----- Input -----
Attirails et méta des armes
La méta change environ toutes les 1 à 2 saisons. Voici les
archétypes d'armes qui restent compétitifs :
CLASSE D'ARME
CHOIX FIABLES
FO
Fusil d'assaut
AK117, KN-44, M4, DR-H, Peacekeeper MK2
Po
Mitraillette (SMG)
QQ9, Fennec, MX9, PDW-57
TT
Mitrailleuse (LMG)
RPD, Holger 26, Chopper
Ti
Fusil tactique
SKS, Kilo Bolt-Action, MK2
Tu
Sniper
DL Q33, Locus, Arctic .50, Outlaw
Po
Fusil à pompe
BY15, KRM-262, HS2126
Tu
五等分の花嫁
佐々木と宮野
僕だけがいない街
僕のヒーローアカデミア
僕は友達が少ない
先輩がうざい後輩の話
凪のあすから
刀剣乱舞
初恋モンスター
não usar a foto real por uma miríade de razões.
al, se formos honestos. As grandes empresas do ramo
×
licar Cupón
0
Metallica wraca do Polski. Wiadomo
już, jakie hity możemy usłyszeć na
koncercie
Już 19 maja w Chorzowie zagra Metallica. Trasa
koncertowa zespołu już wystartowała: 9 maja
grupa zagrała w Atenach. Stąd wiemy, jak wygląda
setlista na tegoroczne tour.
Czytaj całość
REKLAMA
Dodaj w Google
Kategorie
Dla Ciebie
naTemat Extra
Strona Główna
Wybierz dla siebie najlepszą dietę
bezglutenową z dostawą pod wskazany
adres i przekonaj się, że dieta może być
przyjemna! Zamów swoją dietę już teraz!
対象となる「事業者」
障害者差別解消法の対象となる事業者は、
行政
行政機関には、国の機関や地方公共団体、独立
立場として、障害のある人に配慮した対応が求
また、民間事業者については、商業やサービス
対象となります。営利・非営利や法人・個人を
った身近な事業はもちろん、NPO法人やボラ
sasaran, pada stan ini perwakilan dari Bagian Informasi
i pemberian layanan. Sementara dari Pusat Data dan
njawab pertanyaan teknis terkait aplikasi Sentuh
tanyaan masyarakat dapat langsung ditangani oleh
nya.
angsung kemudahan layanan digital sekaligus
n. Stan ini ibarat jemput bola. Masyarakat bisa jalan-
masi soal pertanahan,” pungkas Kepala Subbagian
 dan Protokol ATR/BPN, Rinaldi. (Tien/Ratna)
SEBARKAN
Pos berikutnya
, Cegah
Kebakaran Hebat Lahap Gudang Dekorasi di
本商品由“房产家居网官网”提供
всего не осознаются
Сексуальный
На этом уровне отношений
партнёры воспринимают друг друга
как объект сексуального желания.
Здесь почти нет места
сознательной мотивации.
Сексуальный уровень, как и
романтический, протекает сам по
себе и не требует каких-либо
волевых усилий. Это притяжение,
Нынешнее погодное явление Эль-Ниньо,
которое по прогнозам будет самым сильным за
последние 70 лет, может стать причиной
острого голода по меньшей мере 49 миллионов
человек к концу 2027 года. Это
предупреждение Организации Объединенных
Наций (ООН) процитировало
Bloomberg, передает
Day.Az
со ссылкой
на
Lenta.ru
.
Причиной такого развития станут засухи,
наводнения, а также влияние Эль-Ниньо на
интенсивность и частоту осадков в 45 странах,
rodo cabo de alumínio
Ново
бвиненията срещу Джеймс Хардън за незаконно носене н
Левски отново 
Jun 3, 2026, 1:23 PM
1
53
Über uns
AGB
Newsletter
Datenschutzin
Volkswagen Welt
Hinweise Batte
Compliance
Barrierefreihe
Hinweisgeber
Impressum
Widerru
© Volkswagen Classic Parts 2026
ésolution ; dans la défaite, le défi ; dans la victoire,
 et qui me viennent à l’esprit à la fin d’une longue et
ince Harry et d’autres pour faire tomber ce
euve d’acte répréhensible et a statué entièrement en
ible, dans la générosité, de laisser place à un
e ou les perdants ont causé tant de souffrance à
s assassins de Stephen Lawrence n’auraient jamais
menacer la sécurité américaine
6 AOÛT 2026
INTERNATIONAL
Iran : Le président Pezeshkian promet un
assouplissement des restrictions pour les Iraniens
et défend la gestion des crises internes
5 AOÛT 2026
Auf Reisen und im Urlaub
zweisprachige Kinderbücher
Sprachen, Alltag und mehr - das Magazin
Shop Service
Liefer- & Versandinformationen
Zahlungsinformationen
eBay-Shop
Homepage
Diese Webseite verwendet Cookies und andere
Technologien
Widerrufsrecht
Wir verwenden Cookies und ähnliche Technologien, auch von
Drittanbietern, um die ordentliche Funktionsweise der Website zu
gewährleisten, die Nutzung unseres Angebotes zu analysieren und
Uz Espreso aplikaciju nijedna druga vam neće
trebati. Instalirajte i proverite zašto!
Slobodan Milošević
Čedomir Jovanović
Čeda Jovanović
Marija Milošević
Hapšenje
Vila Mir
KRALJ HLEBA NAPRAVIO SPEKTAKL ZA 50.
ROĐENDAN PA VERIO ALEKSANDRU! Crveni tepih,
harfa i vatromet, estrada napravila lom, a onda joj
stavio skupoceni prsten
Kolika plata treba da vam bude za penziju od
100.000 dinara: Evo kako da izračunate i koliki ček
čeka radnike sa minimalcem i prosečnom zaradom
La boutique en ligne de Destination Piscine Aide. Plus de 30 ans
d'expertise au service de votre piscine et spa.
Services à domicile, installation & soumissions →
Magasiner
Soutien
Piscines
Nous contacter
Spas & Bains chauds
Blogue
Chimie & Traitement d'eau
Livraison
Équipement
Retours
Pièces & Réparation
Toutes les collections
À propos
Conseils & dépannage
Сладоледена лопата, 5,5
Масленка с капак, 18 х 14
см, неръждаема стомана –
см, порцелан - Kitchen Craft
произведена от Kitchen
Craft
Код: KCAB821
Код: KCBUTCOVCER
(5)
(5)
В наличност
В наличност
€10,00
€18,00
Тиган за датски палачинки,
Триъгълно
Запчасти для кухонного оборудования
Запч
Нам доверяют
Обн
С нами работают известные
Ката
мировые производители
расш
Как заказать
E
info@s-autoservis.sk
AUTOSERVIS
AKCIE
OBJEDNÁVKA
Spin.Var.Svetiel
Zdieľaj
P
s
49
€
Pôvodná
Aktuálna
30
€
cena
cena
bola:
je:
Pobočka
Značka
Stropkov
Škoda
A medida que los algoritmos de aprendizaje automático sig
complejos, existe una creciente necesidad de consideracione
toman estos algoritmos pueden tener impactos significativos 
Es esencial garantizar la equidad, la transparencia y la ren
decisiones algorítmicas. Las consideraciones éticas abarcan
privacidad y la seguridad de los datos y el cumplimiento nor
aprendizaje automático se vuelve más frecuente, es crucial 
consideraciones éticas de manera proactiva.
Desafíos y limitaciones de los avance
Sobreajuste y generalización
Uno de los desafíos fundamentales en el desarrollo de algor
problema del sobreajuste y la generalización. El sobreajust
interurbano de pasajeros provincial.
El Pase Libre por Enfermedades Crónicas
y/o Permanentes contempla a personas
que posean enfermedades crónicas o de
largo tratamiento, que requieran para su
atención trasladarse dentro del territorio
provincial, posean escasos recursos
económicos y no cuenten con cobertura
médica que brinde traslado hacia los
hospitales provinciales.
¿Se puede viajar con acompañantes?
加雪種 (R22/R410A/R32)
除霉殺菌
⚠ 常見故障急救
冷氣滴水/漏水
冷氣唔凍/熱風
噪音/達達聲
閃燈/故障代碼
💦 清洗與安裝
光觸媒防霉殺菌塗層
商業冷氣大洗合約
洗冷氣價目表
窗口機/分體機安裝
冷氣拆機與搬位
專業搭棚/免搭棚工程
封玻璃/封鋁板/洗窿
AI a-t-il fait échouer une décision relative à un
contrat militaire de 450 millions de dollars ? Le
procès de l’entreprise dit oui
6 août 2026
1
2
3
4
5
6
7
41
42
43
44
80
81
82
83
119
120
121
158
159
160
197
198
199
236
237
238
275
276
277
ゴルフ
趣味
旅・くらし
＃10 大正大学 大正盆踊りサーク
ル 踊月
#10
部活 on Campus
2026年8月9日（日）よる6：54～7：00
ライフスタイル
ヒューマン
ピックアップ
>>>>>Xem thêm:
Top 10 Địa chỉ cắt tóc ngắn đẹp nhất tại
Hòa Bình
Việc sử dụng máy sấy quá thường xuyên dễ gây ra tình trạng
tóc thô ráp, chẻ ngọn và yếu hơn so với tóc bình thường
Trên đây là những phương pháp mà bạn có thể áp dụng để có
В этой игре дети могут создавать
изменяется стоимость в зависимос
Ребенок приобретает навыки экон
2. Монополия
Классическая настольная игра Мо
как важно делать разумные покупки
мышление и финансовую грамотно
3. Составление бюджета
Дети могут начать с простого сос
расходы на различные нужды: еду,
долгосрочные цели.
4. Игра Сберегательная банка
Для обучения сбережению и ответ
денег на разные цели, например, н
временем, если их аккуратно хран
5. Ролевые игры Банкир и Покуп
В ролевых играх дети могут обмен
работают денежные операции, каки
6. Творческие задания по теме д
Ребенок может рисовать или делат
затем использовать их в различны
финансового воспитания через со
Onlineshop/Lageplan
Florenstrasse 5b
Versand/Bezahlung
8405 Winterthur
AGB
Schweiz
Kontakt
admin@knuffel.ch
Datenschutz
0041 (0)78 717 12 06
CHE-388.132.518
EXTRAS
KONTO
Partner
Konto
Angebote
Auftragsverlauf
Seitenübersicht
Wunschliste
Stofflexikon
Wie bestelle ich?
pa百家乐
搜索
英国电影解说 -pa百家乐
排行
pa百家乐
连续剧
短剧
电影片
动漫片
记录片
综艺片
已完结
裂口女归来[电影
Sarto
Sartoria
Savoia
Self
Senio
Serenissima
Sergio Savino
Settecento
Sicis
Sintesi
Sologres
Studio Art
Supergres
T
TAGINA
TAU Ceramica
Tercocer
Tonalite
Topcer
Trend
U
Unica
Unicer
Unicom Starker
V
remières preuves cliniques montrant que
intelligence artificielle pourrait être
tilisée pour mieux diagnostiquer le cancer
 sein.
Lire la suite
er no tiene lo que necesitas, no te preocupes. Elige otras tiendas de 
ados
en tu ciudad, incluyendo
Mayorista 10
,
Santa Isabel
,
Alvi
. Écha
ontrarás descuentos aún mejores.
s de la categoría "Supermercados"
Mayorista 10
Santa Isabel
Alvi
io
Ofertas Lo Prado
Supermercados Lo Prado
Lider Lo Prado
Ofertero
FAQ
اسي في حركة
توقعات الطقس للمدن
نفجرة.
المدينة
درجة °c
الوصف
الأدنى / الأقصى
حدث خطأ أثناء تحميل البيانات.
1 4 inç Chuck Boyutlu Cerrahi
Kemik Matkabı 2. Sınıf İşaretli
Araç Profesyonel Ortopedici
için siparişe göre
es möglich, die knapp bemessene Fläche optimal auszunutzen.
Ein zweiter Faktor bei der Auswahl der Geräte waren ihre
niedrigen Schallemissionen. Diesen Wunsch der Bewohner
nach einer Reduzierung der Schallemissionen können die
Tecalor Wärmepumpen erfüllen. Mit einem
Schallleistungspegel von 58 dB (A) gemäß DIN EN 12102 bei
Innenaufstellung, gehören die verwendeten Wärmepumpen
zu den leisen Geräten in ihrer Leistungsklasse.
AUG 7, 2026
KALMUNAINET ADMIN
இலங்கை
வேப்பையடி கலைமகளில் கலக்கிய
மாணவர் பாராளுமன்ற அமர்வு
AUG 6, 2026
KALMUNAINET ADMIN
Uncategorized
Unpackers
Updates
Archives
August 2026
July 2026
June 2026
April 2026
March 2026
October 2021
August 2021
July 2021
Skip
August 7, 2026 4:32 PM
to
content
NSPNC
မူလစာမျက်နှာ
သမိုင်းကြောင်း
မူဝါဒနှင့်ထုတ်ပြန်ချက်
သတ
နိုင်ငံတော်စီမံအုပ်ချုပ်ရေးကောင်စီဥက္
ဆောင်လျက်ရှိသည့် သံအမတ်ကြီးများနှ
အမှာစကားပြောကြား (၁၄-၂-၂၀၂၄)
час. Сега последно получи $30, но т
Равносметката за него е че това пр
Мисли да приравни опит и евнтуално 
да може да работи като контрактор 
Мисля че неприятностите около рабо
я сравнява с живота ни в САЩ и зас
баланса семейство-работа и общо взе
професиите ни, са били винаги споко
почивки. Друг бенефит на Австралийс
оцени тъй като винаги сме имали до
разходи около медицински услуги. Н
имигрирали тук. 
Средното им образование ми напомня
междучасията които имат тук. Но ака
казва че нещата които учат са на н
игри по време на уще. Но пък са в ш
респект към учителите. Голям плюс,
-----
Exercise description: From the records above, print exactly the lines that run from the line with "Seitenübersicht" to the line with "оцени тъй като винаги сме имали до", inclusive.

Output for this task:
Seitenübersicht
Wunschliste
Stofflexikon
Wie bestelle ich?
pa百家乐
搜索
英国电影解说 -pa百家乐
排行
pa百家乐
连续剧
短剧
电影片
动漫片
记录片
综艺片
已完结
裂口女归来[电影
Sarto
Sartoria
Savoia
Self
Senio
Serenissima
Sergio Savino
Settecento
Sicis
Sintesi
Sologres
Studio Art
Supergres
T
TAGINA
TAU Ceramica
Tercocer
Tonalite
Topcer
Trend
U
Unica
Unicer
Unicom Starker
V
remières preuves cliniques montrant que
intelligence artificielle pourrait être
tilisée pour mieux diagnostiquer le cancer
 sein.
Lire la suite
er no tiene lo que necesitas, no te preocupes. Elige otras tiendas de 
ados
en tu ciudad, incluyendo
Mayorista 10
,
Santa Isabel
,
Alvi
. Écha
ontrarás descuentos aún mejores.
s de la categoría "Supermercados"
Mayorista 10
Santa Isabel
Alvi
io
Ofertas Lo Prado
Supermercados Lo Prado
Lider Lo Prado
Ofertero
FAQ
اسي في حركة
توقعات الطقس للمدن
نفجرة.
المدينة
درجة °c
الوصف
الأدنى / الأقصى
حدث خطأ أثناء تحميل البيانات.
1 4 inç Chuck Boyutlu Cerrahi
Kemik Matkabı 2. Sınıf İşaretli
Araç Profesyonel Ortopedici
için siparişe göre
es möglich, die knapp bemessene Fläche optimal auszunutzen.
Ein zweiter Faktor bei der Auswahl der Geräte waren ihre
niedrigen Schallemissionen. Diesen Wunsch der Bewohner
nach einer Reduzierung der Schallemissionen können die
Tecalor Wärmepumpen erfüllen. Mit einem
Schallleistungspegel von 58 dB (A) gemäß DIN EN 12102 bei
Innenaufstellung, gehören die verwendeten Wärmepumpen
zu den leisen Geräten in ihrer Leistungsklasse.
AUG 7, 2026
KALMUNAINET ADMIN
இலங்கை
வேப்பையடி கலைமகளில் கலக்கிய
மாணவர் பாராளுமன்ற அமர்வு
AUG 6, 2026
KALMUNAINET ADMIN
Uncategorized
Unpackers
Updates
Archives
August 2026
July 2026
June 2026
April 2026
March 2026
October 2021
August 2021
July 2021
Skip
August 7, 2026 4:32 PM
to
content
NSPNC
မူလစာမျက်နှာ
သမိုင်းကြောင်း
မူဝါဒနှင့်ထုတ်ပြန်ချက်
သတ
နိုင်ငံတော်စီမံအုပ်ချုပ်ရေးကောင်စီဥက္
ဆောင်လျက်ရှိသည့် သံအမတ်ကြီးများနှ
အမှာစကားပြောကြား (၁၄-၂-၂၀၂၄)
час. Сега последно получи $30, но т
Равносметката за него е че това пр
Мисли да приравни опит и евнтуално 
да може да работи като контрактор 
Мисля че неприятностите около рабо
я сравнява с живота ни в САЩ и зас
баланса семейство-работа и общо взе
професиите ни, са били винаги споко
почивки. Друг бенефит на Австралийс
оцени тъй като винаги сме имали до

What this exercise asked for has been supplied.